Winchester crown court heard that it was wrongly assumed she was in part of the site called the Ambient Forest. She was eventually found in different woodland just outside the festival’s grounds.

Bestival’s “happiness manager”, Olivia Moedt, who deals with customer support, told the jury she took a call from the ill woman’s mother. “She sounded terrified on the phone,” she said. “I became worried too. I asked if she had any idea where they might be and she said ‘the forest’. As there was only one forest on the site; it was thought it was the Ambient Forest.”

Gemma Thorogood helped to coordinate the hunt for Fletcher-Michie. She said: “My colleagues did a thorough search around the perimeter and inside and nobody of that description was found.”

Ceon Broughton
Ceon Broughton arrives at Winchester crown court Photograph: Finnbarr Webster/Getty Images

Stephen Kamlish QC, for defence, asked whether it was “unfortunate communication”. Thorogood said: “Yes it was, I never thought it was outside the perimeter of the event, we don’t have access out there.”

Another worker, Liam Mayet, whose job title was “head of happiness” said he was shocked and upset the next day when he heard that Fletcher-Michie had died. “I feel bad for the parents and wonder if there was anything more we could have done,” he said.

The jury heard that at one point Broughton emerged from woodland and asked a security worker for a torch so he could look for his girlfriend, who he said had overdosed.

Two workers broke the rules by leaving their post to help him search, the court was told, but Broughton sent a text – understood to refer to them – that said: “These pricks don’t give a fuck.”

Ezra Campbell, a friend of Fletcher-Michie and Broughton, told the court she had had her drugs confiscated but got them back by “sweet-talking” staff.

He said: “She told me on the night she came down she got frisked by security, they took them from her but she managed to get them back.”

Kamlish asked: “By sweet-talking someone?” Campbell agreed and added: “As it was her birthday that weekend she planned on taking drugs.”

Fletcher-Michie’s parents watched the court proceedings from the public gallery on Friday.
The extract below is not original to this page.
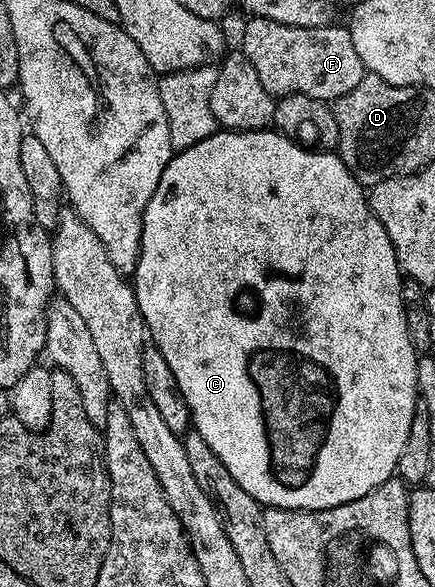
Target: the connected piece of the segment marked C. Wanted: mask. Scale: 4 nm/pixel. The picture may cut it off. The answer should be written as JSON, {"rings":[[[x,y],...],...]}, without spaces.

Her mother dashed from the court before footage of her daughter smiling and enjoying the festival in a tent was played.

In another short clip that was found on her mobile phone and shown to jurors, Fletcher-Michie and Broughton appear happy at the festival and speak about hallucinating and “getting weird”.

Broughton, of Enfield, north London, denies manslaughter and supplying a class A drug. The trial continues.